5 Prozent Banken-Engagement bei Gewerbeimmobilien

„Wir glauben, dass die Preisanpassung bei Gewerbeimmobilien über die Zeit anhalten wird, aber nicht mit dergleichen Geschwindigkeit, die wir in den vergangenen zwei Jahren gesehen haben“, sagte de Guindos. Das Engagement der europäischen Kreditinstitute im Gewerbeimmobiliensektor insgesamt sei eher begrenzt. Es liege bei rund fünf Prozent des gesamten Kreditportfolios. Allerdings sei es bei einzelnen Instituten aufgrund ihrer speziellen Geschäftsmodelle höher, sie seien damit anfälliger für Schocks.
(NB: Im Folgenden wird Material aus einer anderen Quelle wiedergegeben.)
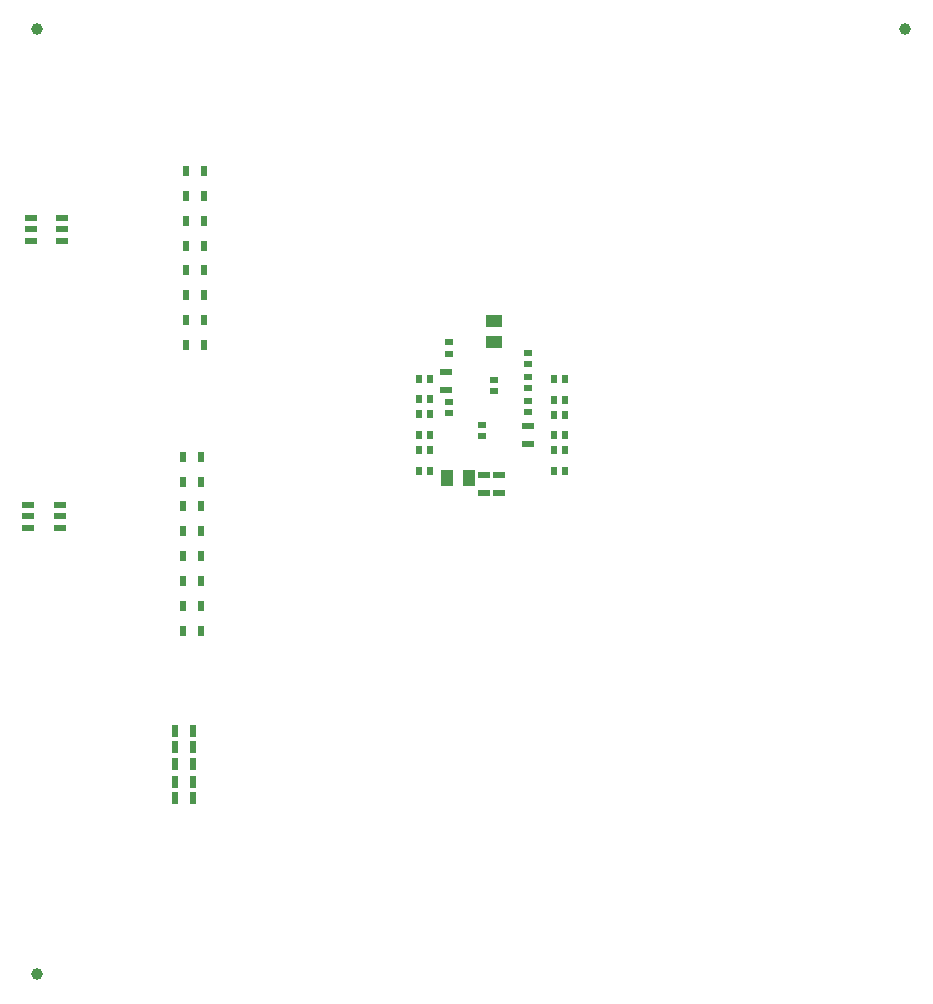
<source format=gbp>
G04*
G04 #@! TF.GenerationSoftware,Altium Limited,Altium Designer,20.2.4 (192)*
G04*
G04 Layer_Color=128*
%FSLAX44Y44*%
%MOMM*%
G71*
G04*
G04 #@! TF.SameCoordinates,BA5F34B0-8EF9-400C-9F63-0181D384F855*
G04*
G04*
G04 #@! TF.FilePolarity,Positive*
G04*
G01*
G75*
%ADD17R,1.0000X0.5000*%
%ADD18R,0.5500X0.9000*%
%ADD21R,0.6000X1.0000*%
%ADD22R,1.0500X1.4500*%
%ADD23R,1.0000X0.6000*%
%ADD25C,1.0000*%
%ADD86R,0.6000X0.6400*%
%ADD87R,0.6400X0.6000*%
%ADD88R,1.4500X1.0500*%
D17*
X42839Y496998D02*
D03*
Y487498D02*
D03*
Y477998D02*
D03*
X69839D02*
D03*
Y487498D02*
D03*
Y496998D02*
D03*
X44856Y739998D02*
D03*
Y730498D02*
D03*
Y720998D02*
D03*
X71856D02*
D03*
Y730498D02*
D03*
Y739998D02*
D03*
D18*
X176500Y758917D02*
D03*
X191500D02*
D03*
X191500Y779955D02*
D03*
X176500D02*
D03*
X191500Y716841D02*
D03*
X176500D02*
D03*
X176500Y737879D02*
D03*
X191500D02*
D03*
X174000Y517045D02*
D03*
X189000D02*
D03*
X189000Y538083D02*
D03*
X174000D02*
D03*
X189000Y496007D02*
D03*
X174000D02*
D03*
X174000Y474969D02*
D03*
X189000D02*
D03*
X189000Y453931D02*
D03*
X174000D02*
D03*
X174000Y432893D02*
D03*
X189000D02*
D03*
X189000Y411855D02*
D03*
X174000D02*
D03*
X174000Y390817D02*
D03*
X189000D02*
D03*
X191500Y674764D02*
D03*
X176500D02*
D03*
X176500Y695803D02*
D03*
X191500D02*
D03*
X191500Y632688D02*
D03*
X176500D02*
D03*
X176500Y653726D02*
D03*
X191500D02*
D03*
D21*
X166900Y305998D02*
D03*
X182100D02*
D03*
X166900Y291998D02*
D03*
X182100D02*
D03*
X166900Y277998D02*
D03*
X182100D02*
D03*
Y248998D02*
D03*
X166900D02*
D03*
Y262998D02*
D03*
X182100D02*
D03*
D22*
X415750Y519998D02*
D03*
X397250D02*
D03*
D23*
X441500Y507398D02*
D03*
Y522598D02*
D03*
X429000Y507398D02*
D03*
Y522598D02*
D03*
X396501Y594898D02*
D03*
Y610098D02*
D03*
X466200Y564128D02*
D03*
Y548928D02*
D03*
D25*
X50000Y899998D02*
D03*
X785000D02*
D03*
X50000Y99998D02*
D03*
D86*
X373770Y574308D02*
D03*
X383371D02*
D03*
X383370Y587008D02*
D03*
X373770D02*
D03*
X383370Y603518D02*
D03*
X373770D02*
D03*
X383370Y526048D02*
D03*
X373770D02*
D03*
X383370Y543828D02*
D03*
X373770D02*
D03*
X373770Y556528D02*
D03*
X383371D02*
D03*
X488070Y603518D02*
D03*
X497671D02*
D03*
X497670Y556528D02*
D03*
X488070D02*
D03*
X497670Y573038D02*
D03*
X488070D02*
D03*
X488070Y543828D02*
D03*
X497671D02*
D03*
X488070Y526048D02*
D03*
X497671D02*
D03*
X488070Y585738D02*
D03*
X497671D02*
D03*
D87*
X426830Y555538D02*
D03*
Y565138D02*
D03*
X436990Y603238D02*
D03*
Y593638D02*
D03*
X398890Y584468D02*
D03*
Y574868D02*
D03*
Y634988D02*
D03*
Y625388D02*
D03*
X466200Y626098D02*
D03*
Y616498D02*
D03*
Y605778D02*
D03*
Y596178D02*
D03*
Y585458D02*
D03*
Y575858D02*
D03*
D88*
X436990Y653408D02*
D03*
Y634908D02*
D03*
M02*

</source>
Bei den Bankenturbulenzen im vorigen Jahr habe sich als vorteilhaft erwiesen, dass die Institute des Euroraums gut mit Eigenkapital ausgestattet gewesen seien, führte der EZB-Vizepräsident aus. Die Banken hätten sich als „resilient“ erwiesen. Das sei unter anderem auch eine Folge der guten Ertragssituation gewesen. In jüngster Zeit, seit dem letzten Quartal des vergangenen Jahres, zeichne sich allerdings ein Sinken der Bankenprofitabilität ab. Das gelte es im Auge zu behalten. Insgesamt seien die Geldhäuser aber dank starker Liquiditäts- und Kapitalausstattung gut aufgestellt, um Risiken zum meistern, so der Befund der EZB.

Vergleichsweise niedrige Bewertungen der Bank an der Börse deuteten jedoch auf „Herausforderungen“ hin. Investoren machten sich Sorgen über die Dauerhaftigkeit der Rentabilität der Institute. So gebe es unter anderem Anzeichen für zunehmende Verluste in einigen Kreditbeständen, insbesondere im Bereich gewerblicher Immobilienfinanzierungen. Zudem dürften die Finanzierungskosten für Banken auch bei sinkenden Leitzinsen hoch bleiben.

Die zuletzt erhöhten Kapitalpuffer in mehreren Euroländern zum Beispiel für mögliche Rückschläge auf den Immobilienmärkten sollten nach Dafürhalten der Notenbank beibehalten werden, damit sie den Banken „im Falle von Gegenwind zur Verfügung stehen“.